Document text =
Oberlaudacu

## Answered question

2022-01-04

A rock climber stands on top of a 50-m-high cliff overhanging a pool of water. He throws stones vertically downward 1.0 s apart and observes that the cause a single splash. The initial speed of the first stone was 2.0 m/s.
a. How long after the release of the first stone does the second stone hit the water?
b. What was the initial speed of the second stone?
c. What is the speed of each stone as it hits the water?

### Answer & Explanation

boronganfh

Beginner2022-01-05Added 33 answers

Step 1
We will take downward is the positive direction of moving:
For the first stone, we can find its final velocity just before hitting the water.
The givens for the first stone:
${v}_{i}=2\frac{m}{s}$
${y}_{f}=50m$
${y}_{i}=0m$ because our origin is the upper point.
$a=9.8\frac{m}{{s}^{2}}$ Notice that the acceleration of gravity we are putting it positive because we considered the downward is positive. The velocity is increasing, So both g and v must have the same sign.
Then we will use ${y}_{f}={y}_{i}+{v}_{i}t+0.5a{t}^{2}$ to find the time.
$50=0+2t+0.5×9.8{t}^{2}$
$4.9{t}^{2}+2t-50=0$
$t=\frac{-b±\sqrt{{b}^{2}-4ac}}{2a}$
$t=\frac{-2±\sqrt{{2}^{2}-\left(4×4.9×-50\right)}}{2×4.9}$
$t=\left(2.996,-3.4\right)s$ we reject the negative t
So ${t}_{\text{For the first stone}}=3.0s$
Step 2
The second stone had released after the first by one second and they reached the bottom at the same time.
So the time for the second stone is 2s.
${t}_{\text{For the second stone}}=2.0s$
Step 3
The initial speed for the second one:
${y}_{f}={y}_{i}+{v}_{i}t+0.5a{t}^{2}$
$50=0+\left({v}_{i}×2\right)+\left(0.5×9.8×{2}^{2}\right)$
${v}_{i}=\frac{50-19.6}{2}=15.2\frac{m}{s}$
${v}_{\text{i for the second stone}}=15.2\frac{m}{s}$
Step 4

${v}_{f1}=2+\left(9.8×3\right)=31.4\frac{m}{s}$
Step 5

${v}_{f2}=15.2+\left(9.8×2\right)=34.8\frac{m}{s}$

Neunassauk8

Beginner2022-01-06Added 30 answers

Step 1
The downward id the positive direction or moving
For the first stone
We can find the final velocity just before hitting the water
The given for the first stone
${v}_{i}=2\frac{m}{s}$
${y}_{f}=50m$
${y}_{i}=0m$
Thus our origin is the upper point
Step 2
a) The acceleration of gravity we are putting it positive because we considered the downward is positive the velocity is increasing
So both g and v must have the same sign
${y}_{f}={y}_{i}+{v}_{i}+0.5a{t}^{2}$
$50=0+2t+0.5×9.8{t}^{2}$
${4.9}^{2}+2t-50=0$
$t=\frac{-b±\sqrt{{b}^{2}-4ac}}{2a}$
$=\frac{-2\sqrt{{2}^{2}-\left(4×4.9×-50\right)}}{2×4.9}$
$t=\left(2.996-3.4\right)s$
Thus t(for the first stone) $=3.0s$
The second stone had released after the first by one second and they reached the bottom at the same time
So the time for the second stone is 2s
Step 3
b) The initial speed of the second stone
${y}_{f}={y}_{i}+{v}_{i}+0.5a{t}^{2}$
$50=0+\left({v}_{i}×2t+0.5×9.8×{2}^{2}\right)$
${v}_{i}=\frac{50-19.6}{2}$
$=15.2\frac{m}{s}$
c) ${v}_{i}$ for the second stone is 15.2m/s
${v}_{f1}={v}_{i1}+a{t}_{1}$
$=2+\left(9.8×3\right)$
$=31.4\frac{m}{s}$
${v}_{f2}={v}_{i2}+a{t}_{2}$
$=15.2+\left(9.8×2\right)$
$=34.8\frac{m}{s}$

karton

Expert2022-01-11Added 613 answers

For the first stone:
The distance travelled is the initial velocity times time + distance for an acceleration from 0.

Short task = Print the part of the falling-stones thread above, word for word, from "## Answered question" up to and including "hit the water?".

Stored rows =
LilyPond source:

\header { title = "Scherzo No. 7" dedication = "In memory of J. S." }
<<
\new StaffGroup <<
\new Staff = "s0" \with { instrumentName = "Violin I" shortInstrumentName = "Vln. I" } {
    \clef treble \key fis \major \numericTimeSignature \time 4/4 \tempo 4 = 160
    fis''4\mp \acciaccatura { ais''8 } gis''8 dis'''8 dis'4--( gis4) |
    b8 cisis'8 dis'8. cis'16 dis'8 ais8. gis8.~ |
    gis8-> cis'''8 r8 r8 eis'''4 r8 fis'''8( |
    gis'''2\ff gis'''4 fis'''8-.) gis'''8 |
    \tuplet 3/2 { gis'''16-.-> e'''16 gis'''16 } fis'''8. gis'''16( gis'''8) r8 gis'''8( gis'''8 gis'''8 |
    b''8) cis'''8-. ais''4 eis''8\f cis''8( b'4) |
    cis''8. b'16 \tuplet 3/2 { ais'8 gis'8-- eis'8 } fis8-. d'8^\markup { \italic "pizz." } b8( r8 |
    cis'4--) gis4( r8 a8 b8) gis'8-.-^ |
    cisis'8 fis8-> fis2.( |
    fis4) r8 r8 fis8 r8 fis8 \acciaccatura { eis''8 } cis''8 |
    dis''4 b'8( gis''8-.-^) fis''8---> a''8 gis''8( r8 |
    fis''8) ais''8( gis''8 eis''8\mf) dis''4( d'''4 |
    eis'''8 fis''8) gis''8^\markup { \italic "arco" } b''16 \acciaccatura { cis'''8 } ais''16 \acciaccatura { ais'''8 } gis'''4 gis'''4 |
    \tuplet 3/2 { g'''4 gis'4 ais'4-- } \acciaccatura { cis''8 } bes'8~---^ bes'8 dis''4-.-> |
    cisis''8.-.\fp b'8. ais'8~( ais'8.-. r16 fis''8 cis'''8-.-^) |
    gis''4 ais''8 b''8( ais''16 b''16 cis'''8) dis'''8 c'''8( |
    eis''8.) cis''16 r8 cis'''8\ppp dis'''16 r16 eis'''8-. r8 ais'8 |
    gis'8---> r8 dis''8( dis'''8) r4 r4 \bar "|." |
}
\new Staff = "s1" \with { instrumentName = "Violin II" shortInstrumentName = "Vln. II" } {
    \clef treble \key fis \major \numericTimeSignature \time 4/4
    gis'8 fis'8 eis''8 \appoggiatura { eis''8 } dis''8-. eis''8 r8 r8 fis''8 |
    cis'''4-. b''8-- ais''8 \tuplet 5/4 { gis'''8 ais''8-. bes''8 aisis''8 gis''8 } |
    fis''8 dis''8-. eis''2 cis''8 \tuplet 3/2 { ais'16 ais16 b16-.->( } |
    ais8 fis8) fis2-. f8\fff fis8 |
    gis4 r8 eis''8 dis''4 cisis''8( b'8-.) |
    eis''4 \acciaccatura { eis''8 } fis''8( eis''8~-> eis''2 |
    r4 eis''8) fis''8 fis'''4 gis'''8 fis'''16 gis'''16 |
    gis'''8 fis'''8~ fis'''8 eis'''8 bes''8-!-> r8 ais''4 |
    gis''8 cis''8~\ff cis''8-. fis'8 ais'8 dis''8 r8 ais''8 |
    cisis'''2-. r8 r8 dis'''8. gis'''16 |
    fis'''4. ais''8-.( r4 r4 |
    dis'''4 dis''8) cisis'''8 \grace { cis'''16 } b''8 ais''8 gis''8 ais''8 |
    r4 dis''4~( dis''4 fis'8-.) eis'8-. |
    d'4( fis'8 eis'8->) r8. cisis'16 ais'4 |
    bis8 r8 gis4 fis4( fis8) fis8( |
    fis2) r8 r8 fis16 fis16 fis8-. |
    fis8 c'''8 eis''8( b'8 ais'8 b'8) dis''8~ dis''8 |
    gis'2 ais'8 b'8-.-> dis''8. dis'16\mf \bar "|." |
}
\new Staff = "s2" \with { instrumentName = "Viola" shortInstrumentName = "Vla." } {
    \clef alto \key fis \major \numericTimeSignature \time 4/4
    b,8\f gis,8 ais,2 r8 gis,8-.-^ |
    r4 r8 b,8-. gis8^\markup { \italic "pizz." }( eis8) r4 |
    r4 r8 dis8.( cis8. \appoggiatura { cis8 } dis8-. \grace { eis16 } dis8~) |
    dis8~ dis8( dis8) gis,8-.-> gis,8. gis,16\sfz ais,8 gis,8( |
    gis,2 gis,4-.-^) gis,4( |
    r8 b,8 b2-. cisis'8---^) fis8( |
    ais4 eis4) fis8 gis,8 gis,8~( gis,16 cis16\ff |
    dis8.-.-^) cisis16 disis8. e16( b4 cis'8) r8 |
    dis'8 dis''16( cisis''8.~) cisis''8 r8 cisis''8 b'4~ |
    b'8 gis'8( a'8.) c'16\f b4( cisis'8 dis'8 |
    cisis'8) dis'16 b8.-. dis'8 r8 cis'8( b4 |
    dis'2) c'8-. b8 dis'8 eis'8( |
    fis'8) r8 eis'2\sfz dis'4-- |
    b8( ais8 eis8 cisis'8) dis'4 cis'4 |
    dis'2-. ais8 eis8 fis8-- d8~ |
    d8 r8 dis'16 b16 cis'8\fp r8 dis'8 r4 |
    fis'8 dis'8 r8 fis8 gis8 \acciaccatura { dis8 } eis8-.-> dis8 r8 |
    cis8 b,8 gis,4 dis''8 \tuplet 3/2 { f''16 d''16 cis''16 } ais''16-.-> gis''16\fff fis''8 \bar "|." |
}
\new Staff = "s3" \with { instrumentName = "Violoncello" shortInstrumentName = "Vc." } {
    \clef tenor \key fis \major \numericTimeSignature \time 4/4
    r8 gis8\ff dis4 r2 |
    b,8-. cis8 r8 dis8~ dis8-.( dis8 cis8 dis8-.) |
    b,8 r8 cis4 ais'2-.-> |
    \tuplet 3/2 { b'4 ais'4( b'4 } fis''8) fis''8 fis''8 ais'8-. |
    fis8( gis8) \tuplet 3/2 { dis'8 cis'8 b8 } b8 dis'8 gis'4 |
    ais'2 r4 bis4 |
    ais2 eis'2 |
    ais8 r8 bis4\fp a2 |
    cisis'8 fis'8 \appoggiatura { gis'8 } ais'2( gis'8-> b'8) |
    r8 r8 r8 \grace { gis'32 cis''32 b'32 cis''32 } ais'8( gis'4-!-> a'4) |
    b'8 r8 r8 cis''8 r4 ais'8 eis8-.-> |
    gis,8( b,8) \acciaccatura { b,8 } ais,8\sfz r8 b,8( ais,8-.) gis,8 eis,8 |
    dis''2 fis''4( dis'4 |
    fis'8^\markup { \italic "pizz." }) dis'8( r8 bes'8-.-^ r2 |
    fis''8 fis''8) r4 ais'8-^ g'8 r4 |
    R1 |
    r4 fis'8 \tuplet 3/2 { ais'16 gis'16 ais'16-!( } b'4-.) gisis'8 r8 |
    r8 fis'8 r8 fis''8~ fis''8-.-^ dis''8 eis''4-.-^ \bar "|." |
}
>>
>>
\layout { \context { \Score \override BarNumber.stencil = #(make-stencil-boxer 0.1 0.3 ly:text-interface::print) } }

Task solution =
## Answered question

2022-01-04

A rock climber stands on top of a 50-m-high cliff overhanging a pool of water. He throws stones vertically downward 1.0 s apart and observes that the cause a single splash. The initial speed of the first stone was 2.0 m/s.
a. How long after the release of the first stone does the second stone hit the water?